Studies using purified GFP+Foxp3+ cells from Foxp3-GFP knock-in mice showed little or no proliferation when activated using anti-CD3 and anti-CD28 Abs with or without IL-1β. Although a considerable number of Foxp3+ T cells express TGF-β1 upon activation in the presence of IL-1β, it appears that IL-1β by itself does not promote Foxp3+ T cell proliferation. The inability of Foxp3+ cells to proliferate was most likely due to their failure to produce sufficient amounts of IL-2. In fact earlier studies have demonstrated that Foxp3+ nTregs require high amounts of exogenous IL-2 for their proliferation 
. In this regard, secretion of much higher amounts of TGF-β1 by CD4+CD25+ T cells, upon activation in the presence of IL-1β, suggested that it likely acted as an autocrine and helped sustain Foxp3 expression, while IL-2 secreted by Foxp3−CD25+ T cells facilitated proliferation of Foxp3+ cells. In fact, a recent study has shown that IL-1β-induced IL-2 production by Foxp3− T cells is essential for IL-1β-mediated expansion of Foxp3 T cells 
Very little is known about how IL-1β regulates IL-2 and TGF-β production. While studies have reported a negative correlation between IL-1β and TGF-β 
, Tao Lu et al
. showed that TGF-β and IL-1β cross activate each other in a dose-dependent manner 
. Earlier studies have also shown the induction of TGF-β by IL-1β in different human and animal tissues 
. Moreover, IL-1β has been shown to increase TGF-β1 in articular chondrocytes through the activation of AP-4 and AP-1 binding to the TGF-β1 gene promoter 
. Therefore, it appears that IL-1β and TGF-β regulate the expression of each other in different immune cells, and that this regulation is dependent upon their absolute and relative concentrations as well as on the presence of other cytokines such as IL-2. Our observation that TGF-β secretion and Foxp3 expression by Tregs is dependent on the concentration of IL-1β as well as presence of IL-2 in the culture supports this notion. While we have no direct evidence on the regulation of IL-2 production by IL-1β, the increased IL-2 production by effector T cells in the presence of IL-1β is likely the result of this cytokine's ability to enhance T cell proliferation upon activation.

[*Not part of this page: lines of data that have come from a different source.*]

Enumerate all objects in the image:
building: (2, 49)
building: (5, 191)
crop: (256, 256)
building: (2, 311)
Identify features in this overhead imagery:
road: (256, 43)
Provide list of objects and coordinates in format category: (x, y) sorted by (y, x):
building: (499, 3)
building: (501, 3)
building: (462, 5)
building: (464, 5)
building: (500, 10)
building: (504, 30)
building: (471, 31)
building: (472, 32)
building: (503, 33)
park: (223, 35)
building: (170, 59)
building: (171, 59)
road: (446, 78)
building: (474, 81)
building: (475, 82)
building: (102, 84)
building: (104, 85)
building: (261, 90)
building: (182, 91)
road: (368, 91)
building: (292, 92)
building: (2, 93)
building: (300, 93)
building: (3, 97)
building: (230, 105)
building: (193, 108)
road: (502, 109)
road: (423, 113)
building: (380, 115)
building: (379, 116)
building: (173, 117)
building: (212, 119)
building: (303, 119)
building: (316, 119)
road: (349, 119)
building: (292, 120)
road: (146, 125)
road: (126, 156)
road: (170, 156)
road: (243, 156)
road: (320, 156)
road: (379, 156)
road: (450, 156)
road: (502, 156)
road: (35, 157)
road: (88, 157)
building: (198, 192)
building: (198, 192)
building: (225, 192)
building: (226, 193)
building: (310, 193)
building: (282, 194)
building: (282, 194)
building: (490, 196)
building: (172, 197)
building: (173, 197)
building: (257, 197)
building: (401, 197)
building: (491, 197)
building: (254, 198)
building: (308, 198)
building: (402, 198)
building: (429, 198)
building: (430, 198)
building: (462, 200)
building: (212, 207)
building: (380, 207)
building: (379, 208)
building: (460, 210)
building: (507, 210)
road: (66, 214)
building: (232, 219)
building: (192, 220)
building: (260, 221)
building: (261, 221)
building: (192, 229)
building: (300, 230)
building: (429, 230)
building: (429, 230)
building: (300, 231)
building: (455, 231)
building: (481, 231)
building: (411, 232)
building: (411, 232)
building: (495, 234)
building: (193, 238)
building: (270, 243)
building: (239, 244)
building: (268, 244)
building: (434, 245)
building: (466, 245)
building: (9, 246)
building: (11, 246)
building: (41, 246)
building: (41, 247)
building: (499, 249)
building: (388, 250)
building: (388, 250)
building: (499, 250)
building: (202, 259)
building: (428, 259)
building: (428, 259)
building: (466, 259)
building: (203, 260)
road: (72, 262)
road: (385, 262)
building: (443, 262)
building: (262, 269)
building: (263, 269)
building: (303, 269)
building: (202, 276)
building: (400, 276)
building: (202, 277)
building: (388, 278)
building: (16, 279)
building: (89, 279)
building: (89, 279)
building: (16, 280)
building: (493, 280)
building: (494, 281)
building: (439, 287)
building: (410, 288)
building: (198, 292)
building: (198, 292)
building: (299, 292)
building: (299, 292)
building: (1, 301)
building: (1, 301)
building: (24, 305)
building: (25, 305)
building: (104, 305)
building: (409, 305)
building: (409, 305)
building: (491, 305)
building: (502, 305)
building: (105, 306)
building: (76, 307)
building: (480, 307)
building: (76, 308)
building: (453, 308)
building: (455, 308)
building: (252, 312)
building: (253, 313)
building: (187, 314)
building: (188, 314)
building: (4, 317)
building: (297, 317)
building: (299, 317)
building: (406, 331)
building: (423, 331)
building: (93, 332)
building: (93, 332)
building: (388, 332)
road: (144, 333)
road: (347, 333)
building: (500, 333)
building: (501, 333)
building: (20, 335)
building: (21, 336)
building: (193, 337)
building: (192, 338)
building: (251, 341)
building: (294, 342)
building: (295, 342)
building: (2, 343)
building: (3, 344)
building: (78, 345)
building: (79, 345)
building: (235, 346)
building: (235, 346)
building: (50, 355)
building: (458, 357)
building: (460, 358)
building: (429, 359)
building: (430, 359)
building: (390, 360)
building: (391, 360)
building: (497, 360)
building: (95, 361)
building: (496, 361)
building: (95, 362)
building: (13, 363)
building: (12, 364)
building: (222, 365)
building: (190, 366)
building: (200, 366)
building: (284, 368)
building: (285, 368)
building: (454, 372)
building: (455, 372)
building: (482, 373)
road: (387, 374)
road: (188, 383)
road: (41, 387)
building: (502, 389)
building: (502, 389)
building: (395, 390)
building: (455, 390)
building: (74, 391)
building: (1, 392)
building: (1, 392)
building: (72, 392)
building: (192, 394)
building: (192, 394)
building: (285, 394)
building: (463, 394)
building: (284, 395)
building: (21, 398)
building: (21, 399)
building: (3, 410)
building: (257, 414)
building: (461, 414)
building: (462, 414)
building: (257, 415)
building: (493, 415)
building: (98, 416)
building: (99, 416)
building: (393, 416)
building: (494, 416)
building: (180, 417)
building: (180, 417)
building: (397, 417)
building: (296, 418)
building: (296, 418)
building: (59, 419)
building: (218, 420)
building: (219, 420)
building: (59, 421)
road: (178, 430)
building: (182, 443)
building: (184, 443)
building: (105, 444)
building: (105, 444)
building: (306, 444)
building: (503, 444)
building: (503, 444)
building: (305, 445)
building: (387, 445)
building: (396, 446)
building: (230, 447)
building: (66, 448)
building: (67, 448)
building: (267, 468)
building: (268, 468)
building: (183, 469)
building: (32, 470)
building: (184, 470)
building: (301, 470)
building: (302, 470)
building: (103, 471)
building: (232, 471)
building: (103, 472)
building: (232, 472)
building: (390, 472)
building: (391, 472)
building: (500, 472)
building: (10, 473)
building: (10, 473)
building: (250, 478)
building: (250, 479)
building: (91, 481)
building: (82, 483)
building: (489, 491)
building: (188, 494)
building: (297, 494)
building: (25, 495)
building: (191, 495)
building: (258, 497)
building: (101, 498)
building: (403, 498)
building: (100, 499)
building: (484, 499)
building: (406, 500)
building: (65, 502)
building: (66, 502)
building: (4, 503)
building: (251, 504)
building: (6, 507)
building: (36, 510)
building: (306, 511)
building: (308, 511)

Overall, our observations show that IL-1β can 1) enhance the proliferation of effector T cells upon activation, 2) increase the production of IL-2 by these proliferating cells, 3) enhance the activation and proliferation of Foxp3+ cells in the presence of IL-2 from effector T cells, 4) increase the production of TGF-β1 by Foxp3+ cells and 5) promote IL-2 and TGF-β1 dependent Foxp3 expression in both Tregs and effector T cells. The observation that IL-1β-exposed CD4+CD25+ cells can suppress effector T cell response in vitro and autoimmune thyroiditis in CBA/j mice suggest that the increase in the frequency of Foxp3+ Tregs in IL-1β-treated cultures may account for the enhanced suppression of autoimmune response when compared to controls. It must be noted that the control Tregs could also suppress autoimmune disease but to a lesser extent.
In conclusion, our study demonstrates a new role for IL-1β in promoting and enhancing Treg function. Considering that this cytokine is also produced during inflammatory responses, it is reasonable to assume that IL-1β has an immunoregulatory role. Based on our observations, we speculate that one of the functions of IL-1β produced during an inflammation may be to promote the suppressor function of Tregs to avoid autoimmune and lymphoproliferative responses.